Le lierre fleurit tardivement et offre une source de nectar et de pollen précieuse pour les abeilles avant l’hiver.

Septembre dans la ruche : Les abeilles d’hiver commencent à naître.

Les abeilles d’hiver jouent un rôle crucial dans la survie de la colonie pendant les mois froids. Contrairement aux abeilles d’été, qui vivent environ six semaines, les abeilles d’hiver peuvent vivre plusieurs mois. Leur principal rôle est de maintenir la chaleur à l’intérieur de la ruche. Elles forment une grappe autour de la reine et vibrent leurs muscles pour générer de la chaleur, maintenant ainsi une température constante de 20 à 30°C au cœur de la colonie. 

Août dans la ruche : La transition vers l’hiver commence

Les abeilles commencent déjà à se préparer pour l’hiver.

Les floraisons se faisant de plus en plus rares, les abeilles réduisent progressivement leur activité de collecte de nectar et se concentrent sur la protection de la ruche et la conservation des réserves de nourriture..

Saviez-vous que pour produire un kilogramme de miel, les abeilles doivent visiter environ 4 millions de fleurs et parcourir une distance équivalente à quatre fois le tour de la Terre ?

Août en floraison : La ronce

Les fruits de la ronce, les mûres, étaient autrefois utilisés pour teindre les vêtements en violet. Les abeilles, quant à elles, adorent les fleurs de la ronce pour leur nectar abondant, ce qui en fait une plante précieuse pour les apiculteurs.

Juin en floraison : Le Marronnier

Les fleurs du marronnier d’Inde changent de couleur en fonction de leur état de pollinisation. Elles passent du blanc au rose une fois pollinisées, indiquant ainsi aux abeilles quelles fleurs ont encore du nectar disponible. C’est un système de signalisation naturel fascinant !

Les fruits du marronnier d’Inde, appelés marrons, ne sont pas comestibles pour les humains, mais ils ont été utilisés dans le passé comme nourriture pour les chevaux, d’où le nom “hippocastanum”.

Avril dans la ruche : La Période de Croissance

En avril, la colonie se développe rapidement. Les abeilles collectent intensivement du nectar et du pollen pour nourrir les larves et produire du miel. 

Saviez-vous que les abeilles communiquent entre elles en dansant ? La “danse frétillante” indique la direction et la distance des fleurs.

Avril en floraison : Le Pissenlit

Le pissenlit est souvent considéré comme une mauvaise herbe, mais pour les abeilles, c’est une source précieuse de nectar et de pollen.

En plus, nous concernant, chaque partie du pissenlit est comestible et a des propriétés médicinales.

Une fois pollinisés, la fleur transformée en graines (akènes) fera le bonheur des enfants qui pourront alors souffler dessus pour faire des vœux !

Mars en floraison : Le Saule Marsault

Le saule marsault est une véritable aubaine pour les abeilles au début du printemps.
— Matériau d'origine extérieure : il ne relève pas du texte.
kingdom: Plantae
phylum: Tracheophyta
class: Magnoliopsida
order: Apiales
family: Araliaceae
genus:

Ses chatons fournissent du pollen et du nectar en abondance.

Les druides celtes considéraient le saule comme un arbre sacré, symbole de renouveau et de croissance.

Mars action ruche : Réouverture des ruches :

La réouverture des ruches à la sortie de l’hiver est une étape essentielle pour assurer la santé et la productivité des abeilles.

Une inspection minutieuse, un nettoyage adéquat et une stimulation appropriée permettent de préparer la colonie pour une nouvelle saison florissante

Mars dans la ruche : La Reprise de l’activité dans la ruche

Avec l’arrivée du printemps, l’activité dans la ruche augmente.

Les abeilles sortent pour collecter du pollen et du nectar des premières fleurs.

Les abeilles peuvent visiter jusqu’à 5 000 fleurs par jour pour collecter du nectar !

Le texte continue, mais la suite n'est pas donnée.